DIRECTIONS:
[1] Answer these questions about the passage on professional indemnity insurance:
(a) Which section of the Corporations Act requires AFSLs to do all things necessary to ensure financial advice is provided efficiently, honestly and fairly?
(b) Whom does the insurance protect?
(c) Above what amount do advisers often think they are covered for everything?
[2] In the stored records, copy the lines between the one holding "Where does the" and the one holding "Food away from home - Households (Nominal)", inclusive. Leave the pictures out.

Many advisers do not understand the important details around professional indemnity insurance despite the Corporations Act requiring licensees to do everything necessary to ensure efficient, honest and fair financial advice.
Interviews with potential Dover advisers are interesting exercises.
Many do not understand how their AFSL’s compensation and insurance arrangements work. They think “they are covered for everything above $15,000” or whatever.
The questions “Who is covered?”, “What is covered?” and “When it is covered?” do not get much thought. But more worrying is the common attitude, “My AFSL has such great insurance we do not have to worry about compliance”.
We see it every day. And every day we have to explain that’s not how AFSL professional indemnity insurance works. And their AFSL does not have such great insurance. In truth, their AFSL does not have much insurance at all.
Section 912A of the Corporations Act requires AFSLs to do all things necessary to ensure financial advice is provided efficiently, honestly and fairly. This means they must have adequate resources to compensate clients for breaches of the law.
Who is covered?
The insurance does not protect the client.
The insurance does not protect the adviser.
The insurance protects the AFSL.
Professional indemnity insurance is not a device to pay client compensation claims. Rather, ASIC says the insurance is one way of reducing the risk a compensation claim cannot be paid because the AFSL’s financial resources are not adequate.
AFSLs are not obliged to claim on their insurance. They may choose to pay the claim out of their own resources and, for example, if the claim was caused by an adviser acting in breach of their AFSL contract, may make ultimately require the adviser to pay the damages.

(Stored records)
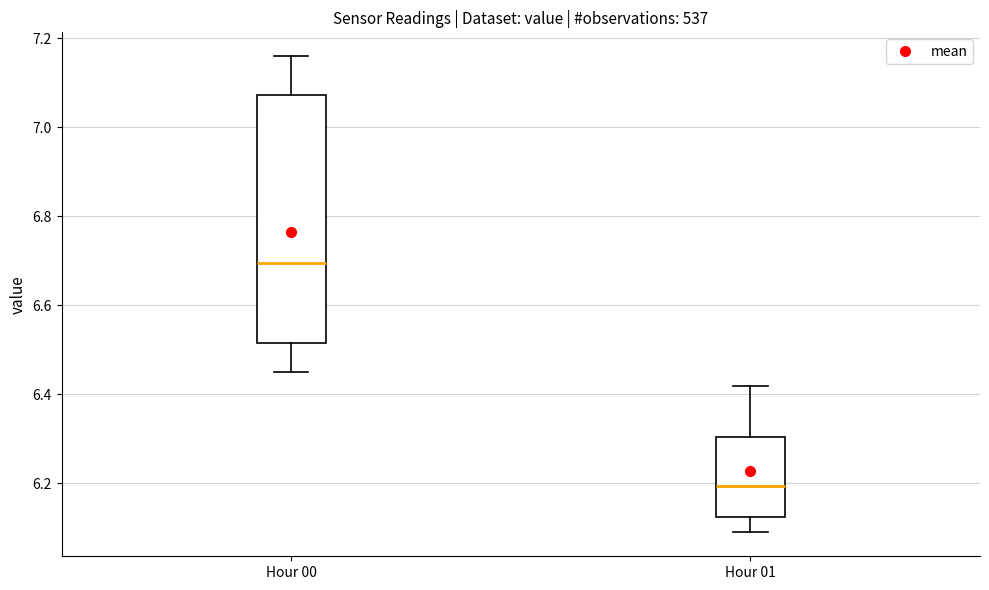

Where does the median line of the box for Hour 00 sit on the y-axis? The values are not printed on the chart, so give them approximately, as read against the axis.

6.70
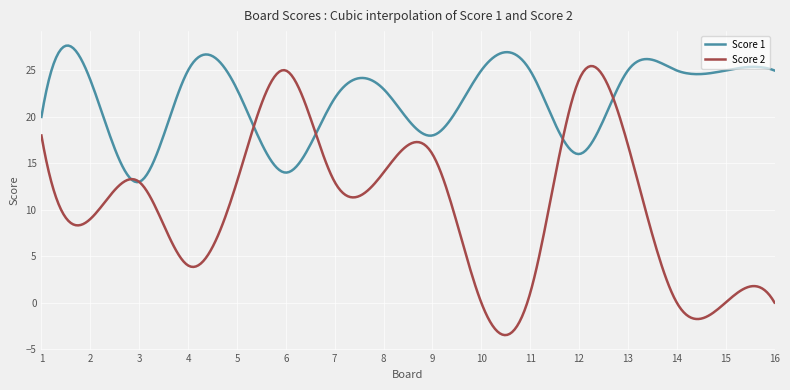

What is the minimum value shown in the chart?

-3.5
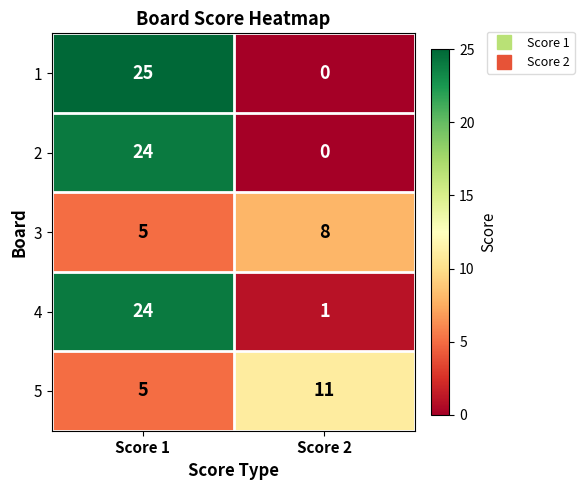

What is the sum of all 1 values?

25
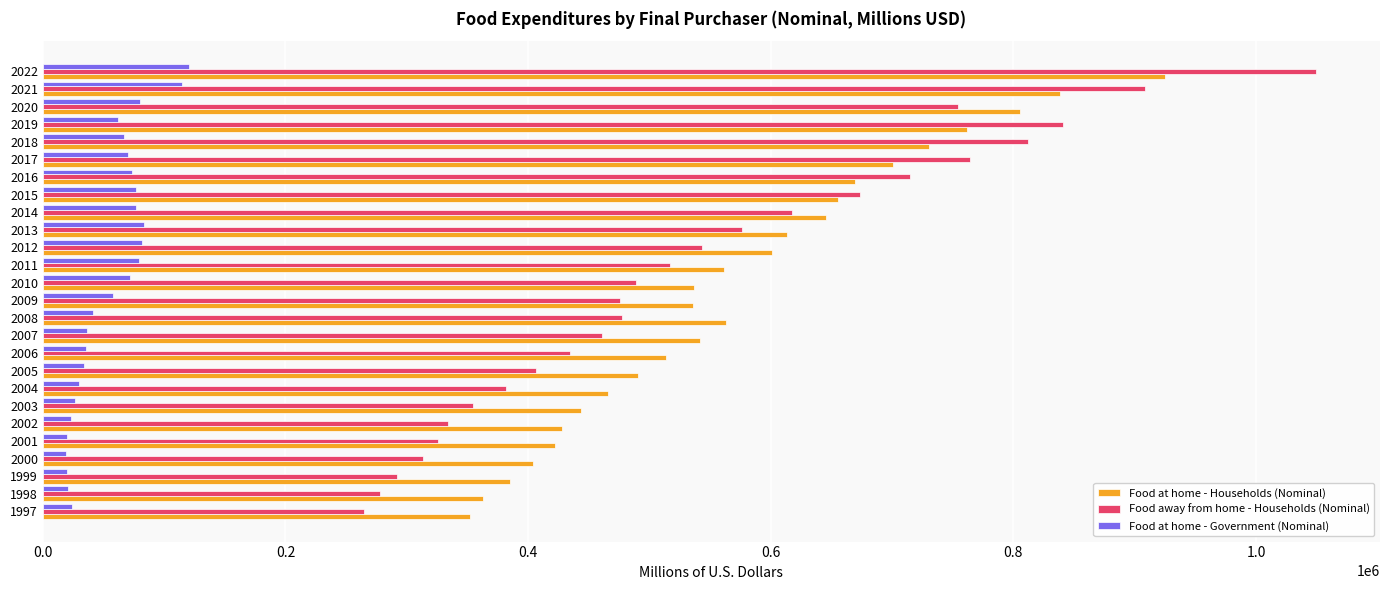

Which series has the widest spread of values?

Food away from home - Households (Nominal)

...

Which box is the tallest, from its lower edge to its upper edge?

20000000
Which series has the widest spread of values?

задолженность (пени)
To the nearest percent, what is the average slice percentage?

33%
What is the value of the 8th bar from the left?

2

---

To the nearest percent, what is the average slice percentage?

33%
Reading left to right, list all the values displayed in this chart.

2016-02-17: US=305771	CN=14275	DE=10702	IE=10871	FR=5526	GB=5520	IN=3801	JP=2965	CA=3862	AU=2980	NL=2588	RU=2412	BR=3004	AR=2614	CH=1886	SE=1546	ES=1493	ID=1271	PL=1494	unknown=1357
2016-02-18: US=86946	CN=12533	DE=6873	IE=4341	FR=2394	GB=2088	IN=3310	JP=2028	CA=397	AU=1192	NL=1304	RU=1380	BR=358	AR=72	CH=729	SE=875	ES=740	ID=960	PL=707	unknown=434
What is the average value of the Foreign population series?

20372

ANSWERS TO THE EXERCISES:
[1]
(a) Section 912A
(b) The AFSL
(c) $15,000

[2]
Where does the median line of the box for Hour 00 sit on the y-axis? The values are not printed on the chart, so give them approximately, as read against the axis.

6.70

What is the minimum value shown in the chart?

-3.5

What is the sum of all 1 values?

25

Which series has the widest spread of values?

Food away from home - Households (Nominal)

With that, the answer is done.